- What this task involves -
Your answer should contain only the lines from the top of the data below down through the one with "Другие компании", transcribed exactly and without pictures; please include nothing more.

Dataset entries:

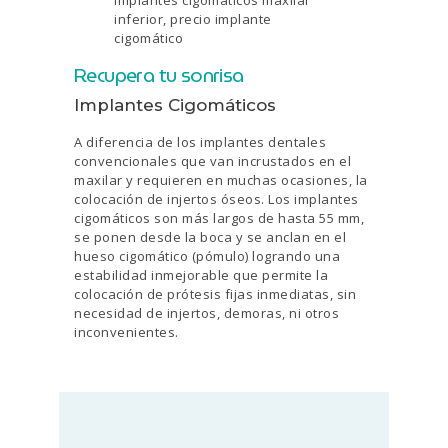
Recupera tu sonrisa
Implantes Cigomáticos
A diferencia de los implantes dentales
convencionales que van incrustados en el
maxilar y requieren en muchas ocasiones, la
colocación de injertos óseos. Los implantes
cigomáticos son más largos de hasta 55 mm,
se ponen desde la boca y se anclan en el
hueso cigomático (pómulo) logrando una
estabilidad inmejorable que permite la
colocación de prótesis fijas inmediatas, sin
necesidad de injertos, demoras, ni otros
inconvenientes.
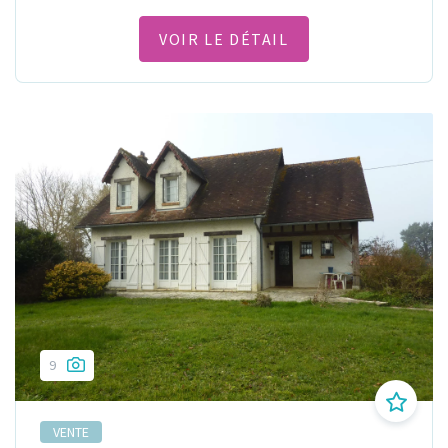
VOIR LE DÉTAIL
9
VENTE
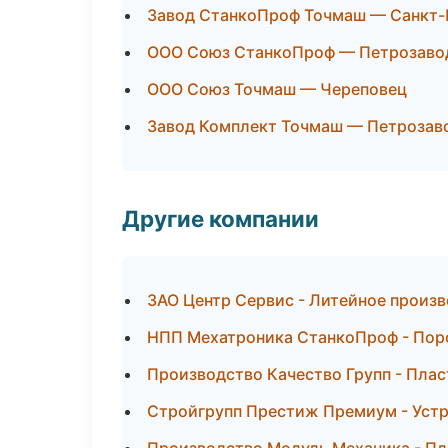
Завод СтанкоПроф Точмаш — Санкт-
ООО Союз СтанкоПроф — Петрозаво
ООО Союз Точмаш — Череповец
Завод Комплект Точмаш — Петрозав
Другие компании
ЗАО Центр Сервис - Литейное произ
НПП Мехатроника СтанкоПроф - Пор
Производство Качество Групп - Пла
Стройгрупп Престиж Премиум - Устр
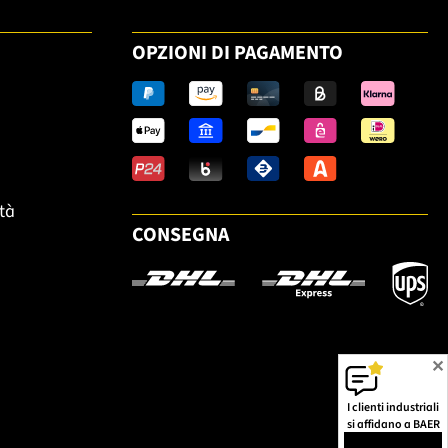
OPZIONI DI PAGAMENTO
ità
CONSEGNA
✕
I clienti industriali
si affidano a BAER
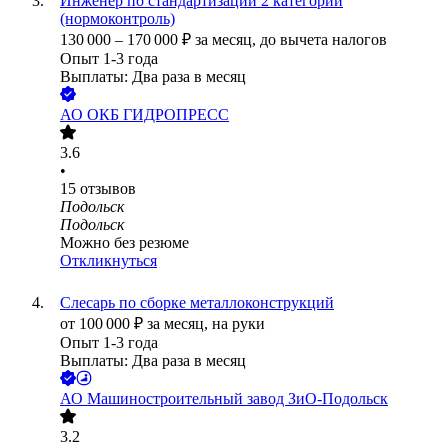
Инженер по стандартизации 2 категории
(нормоконтроль)
130 000
–
170 000
₽
за месяц,
до вычета налогов
Опыт 1-3 года
Выплаты: Два раза в месяц
АО
ОКБ ГИДРОПРЕСС
3.6
•
15
отзывов
Подольск
Подольск
Можно без резюме
Откликнуться
Слесарь по сборке металлоконструкций
от
100 000
₽
за месяц,
на руки
Опыт 1-3 года
Выплаты: Два раза в месяц
АО
Машиностроительный завод ЗиО-Подольск
3.2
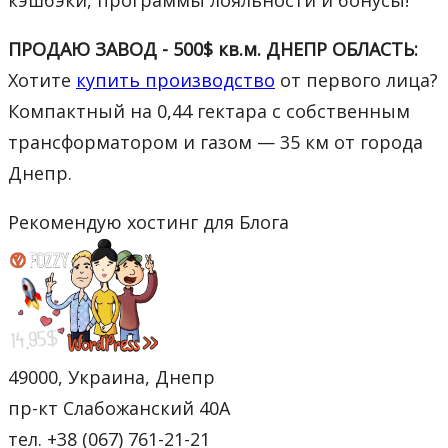
кэшбэки, программы лояльности и бонусы!
ПРОДАЮ ЗАВОД - 500$ кв.м. ДНЕПР ОБЛАСТЬ:
Хотите
купить производство
от первого лица?
Компактный на 0,44 гектара с собственным
трансформатором и газом — 35 км от города
Днепр.
Рекомендую хостинг для Блога
49000, Украина, Днепр
пр-кт Слабожанский 40А
тел. +38 (067) 761-21-21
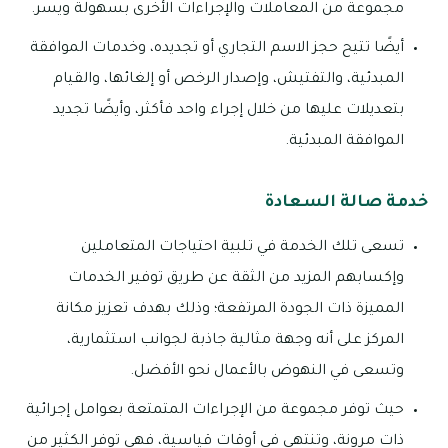
مجموعة من المعاملات والإجراءات الأخرى بسهولة ويسر.
أيضًا تتيح حجز الاسم التجاري أو تجديده، وخدمات الموافقة
المبدئية، والتفتيش، وإصدار الرخص أو إلغائها، والقيام
بتعديلات عليها من خلال إجراء واحد فأكثر، وأيضًا تجديد
الموافقة المبدئية.
خدمة صالة السعادة
تسعى تلك الخدمة في تلبية احتياجات المتعاملين
وإكسابهم المزيد من الثقة عن طريق توفير الخدمات
المميزة ذات الجودة المرتفعة؛ وذلك بهدف تعزيز مكانة
المركز على أنه وجهة مثالية جاذبة لجوانب استثمارية،
وتسعى في النهوض بالأعمال نحو الأفضل.
حيث توفر مجموعة من الإجراءات المتمتعة بعوامل إجرائية
ذات مرونة، وتنتهي في أوقات قياسية، فهي توفر الكثير من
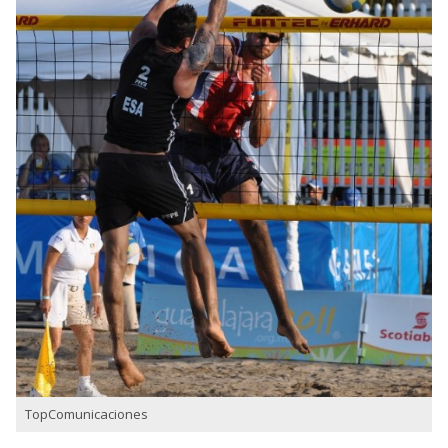
TopComunicaciones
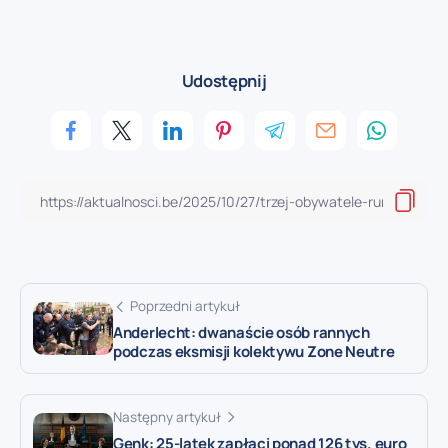
Udostępnij
Poprzedni artykuł
Anderlecht: dwanaście osób rannych
podczas eksmisji kolektywu Zone Neutre
Następny artykuł
Genk: 25-latek zapłaci ponad 126 tys. euro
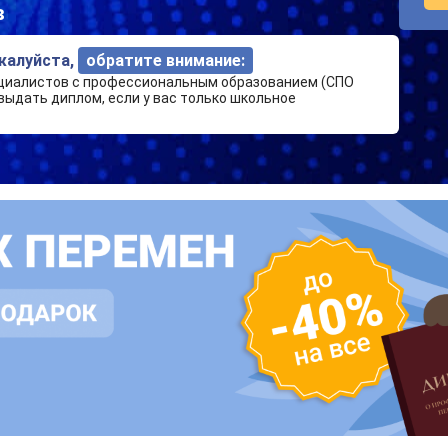
в
ожалуйста,
обратите внимание:
циалистов с профессиональным образованием (СПО
выдать диплом, если у вас только школьное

- Answer below -
Recupera tu sonrisa
Implantes Cigomáticos
A diferencia de los implantes dentales
convencionales que van incrustados en el
maxilar y requieren en muchas ocasiones, la
colocación de injertos óseos. Los implantes
cigomáticos son más largos de hasta 55 mm,
se ponen desde la boca y se anclan en el
hueso cigomático (pómulo) logrando una
estabilidad inmejorable que permite la
colocación de prótesis fijas inmediatas, sin
necesidad de injertos, demoras, ni otros
inconvenientes.
VOIR LE DÉTAIL
9
VENTE
Завод СтанкоПроф Точмаш — Санкт-
ООО Союз СтанкоПроф — Петрозаво
ООО Союз Точмаш — Череповец
Завод Комплект Точмаш — Петрозав
Другие компании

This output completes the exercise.